Possible wasted computations when not returning sequence

davidxujiayang opened this issue 5 years ago · 3 comments

Hi, thanks for offering this great package. I'm trying to build a autoencoder using TCN. In my encoder part, the TCN will not return a sequence. After looking at your code, it seems to me that if return sequence is set to False, then only one slice in the last layer is kept for output. However, the convolution is still conducted for other slices. Tracing back the dilated convolution, many computations that only affect the discarded slices is wasted. I'm not sure if I understand it correctly. If not, please kindly point out.

I also have a question in building the decoder. I'm not sure if I should use a identical dilation order in the TCN group of layers as in the encoder, or should reverse the dilation order. This is a general question not very related to the implementation of TCN itself so you can ignore it if you'd like to. Any comment/suggestions would be appreciated.

Answer 1 · 2019-08-28T06:30:42.000Z

@davidxujiayang

Hi, thanks for offering this great package. I'm trying to build a autoencoder using TCN. In my encoder part, the TCN will not return a sequence. After looking at your code, it seems to me that if return sequence is set to False, then only one slice in the last layer is kept for output.

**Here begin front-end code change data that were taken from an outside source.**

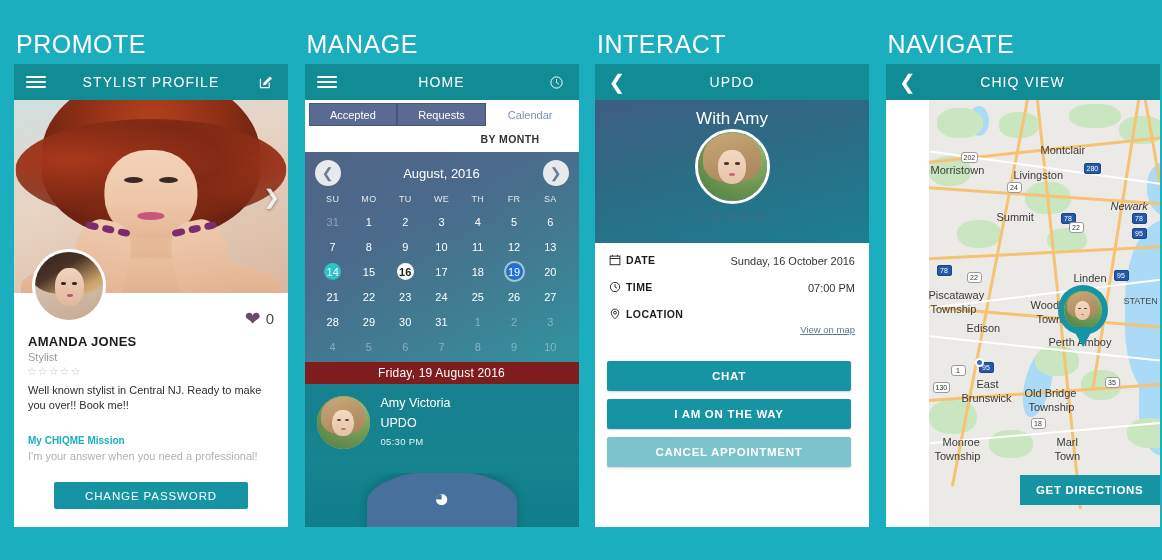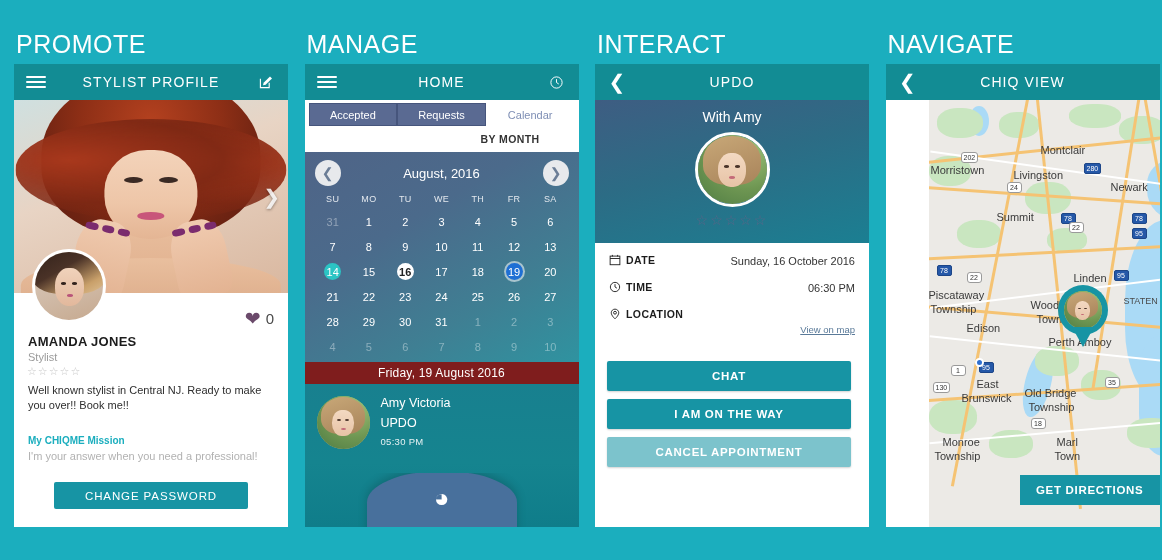--- a/index.html
+++ b/index.html
@@ -185,21 +185,21 @@
     display:flex; align-items:flex-start; justify-content:center; padding-top:14px;
   }
   .fab .glyph { color:#fff; font-size:26px; line-height:1; font-weight:300; }
 
   
   .p3-hero {
     flex: 0 0 143px; position:relative; overflow:hidden;
     background: linear-gradient(165deg,#3e5d82 0%,#2c6c85 45%,#1b7f92 100%);
     display:flex; flex-direction:column; align-items:center; padding-top:9px;
   }
-  .p3-with { color:#fff; font-size:14px; margin-bottom:7px; }
+  .p3-with { color:#fff; font-size:17px; }
   .p3-av {
     width:75px; height:75px; border-radius:50%; overflow:hidden; position:relative;
     border:3px solid #fff;
   }
   .p3-stars { margin-top:5px; font-size:14px; color:rgba(160,80,130,0.45); letter-spacing:2px; }
   .details { flex:0 0 112px; background:#fff; padding: 11px 14px 0 14px; }
   .drow { display:flex; align-items:flex-start; margin-bottom:12px; }
   .dlabel { display:flex; align-items:center; gap:5px; width:104px; flex:0 0 104px; }
   .dlabel .t { font-size:10.5px; font-weight:bold; color:#1c1c1c; letter-spacing:0.4px; }
   .dval { flex:1; text-align:right; font-size:11px; color:#333; line-height:1.35; }
@@ -479,21 +479,21 @@
           <div class="dval">Sunday, 16 October 2016</div>
         </div>
         <div class="drow">
           <div class="dlabel">
             <svg class="ico-svg" viewBox="0 0 16 16" fill="none" stroke="#1c1c1c" stroke-width="1.2">
               <circle cx="8" cy="8" r="6.2"></circle>
                 <path d="M8 4.2 V8 L10.6 9.6"></path>
             </svg>
             <span class="t">TIME</span>
           </div>
-          <div class="dval">06:30 PM</div>
+          <div class="dval">07:00 PM</div>
         </div>
         <div class="drow">
           <div class="dlabel">
             <svg class="ico-svg" viewBox="0 0 16 16" fill="none" stroke="#1c1c1c" stroke-width="1.2">
               <path d="M8 1.5 C5.2 1.5 3 3.7 3 6.4 C3 10 8 14.5 8 14.5 C8 14.5 13 10 13 6.4 C13 3.7 10.8 1.5 8 1.5 Z"></path>
               <circle cx="8" cy="6.3" r="1.9"></circle>
             </svg>
             <span class="t">LOCATION</span>
           </div>
         </div>
@@ -551,21 +551,21 @@
         <div class="road" style="left:236px;top:-10px;width:3px;height:260px;transform:rotate(-10deg)"></div>
         <div class="road thin" style="left:0;top:70px;width:280px;transform:rotate(8deg)"></div>
         <div class="road thin" style="left:0;top:190px;width:280px;transform:rotate(-7deg)"></div>
         <div class="road thin" style="left:0;top:250px;width:280px;transform:rotate(6deg)"></div>
         <div class="road thin" style="left:0;top:330px;width:280px;transform:rotate(-5deg)"></div>
 
         <div id="map-labels">
             <div class="maplabel big" style="left: 112px; top: 44px;">Montclair</div>
             <div class="maplabel big" style="left: 2px; top: 64px;">Morristown</div>
             <div class="maplabel big" style="left: 85px; top: 69px;">Livingston</div>
-            <div class="maplabel big" style="left: 182px; top: 81px;">Newark</div>
+            <div class="maplabel big" style="left: 182px; top: 100px; font-style: italic;">Newark</div>
             <div class="maplabel big" style="left: 68px; top: 111px;">Summit</div>
             <div class="maplabel big" style="left: 145px; top: 172px;">Linden</div>
             <div class="maplabel big" style="left: 102px; top: 199px;">Woodbridge</div>
             <div class="maplabel big" style="left: 108px; top: 213px;">Township</div>
             <div class="maplabel big" style="left: 0px; top: 189px;">Piscataway</div>
             <div class="maplabel big" style="left: 2px; top: 203px;">Township</div>
             <div class="maplabel big" style="left: 38px; top: 222px;">Edison</div>
             <div class="maplabel big" style="left: 120px; top: 236px;">Perth Amboy</div>
             <div class="maplabel" style="left: 195px; top: 196px;">STATEN ISLAND</div>
             <div class="maplabel big" style="left: 48px; top: 278px;">East</div>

However, the convolution is still conducted for other slices. Tracing back the dilated convolution, many computations that only affect the discarded slices is wasted. I'm not sure if I understand it correctly. If not, please kindly point out.

Yes you understood correctly. Almost all the computations will be lost. It's the same case for RNN models. But I agree that those computations could be avoided for this case.

I also have a question in building the decoder. I'm not sure if I should use a identical dilation order in the TCN group of layers as in the encoder, or should reverse the dilation order. This is a general question not very related to the implementation of TCN itself so you can ignore it if you'd like to. Any comment/suggestions would be appreciated.

That's more of a research question. In this case, I would say deconvolution are probably better than convolutional layers since you want to upsample. So TCN might not be the best here. We should build a temporal de-convolutional layer network :)

Answer 2 · 2019-10-09T07:55:53.000Z

Hi, thanks for offering this great package. I'm trying to build a autoencoder using TCN. In my encoder part, the TCN will not return a sequence. After looking at your code, it seems to me that if return sequence is set to False, then only one slice in the last layer is kept for output. However, the convolution is still conducted for other slices. Tracing back the dilated convolution, many computations that only affect the discarded slices is wasted. I'm not sure if I understand it correctly. If not, please kindly point out.

I think length of the output sequence don't need to be the same with input in TCN. stride, dilations, kernel_size should be designed if a single output is desired.
In my practice, for an encoder of Seq2Seq model, I follow the architecture in TCN paper with stride=2, kernel_size=3, dilations = 1, 2, 4 . There is only one final output when input is a sequence with 12 items. Just like this.

But it is difficult to make multi-layers in residual blocks.

Answer 3 · 2021-02-16T06:44:41.000Z

I'll close this issue since it's nontrivial to have that.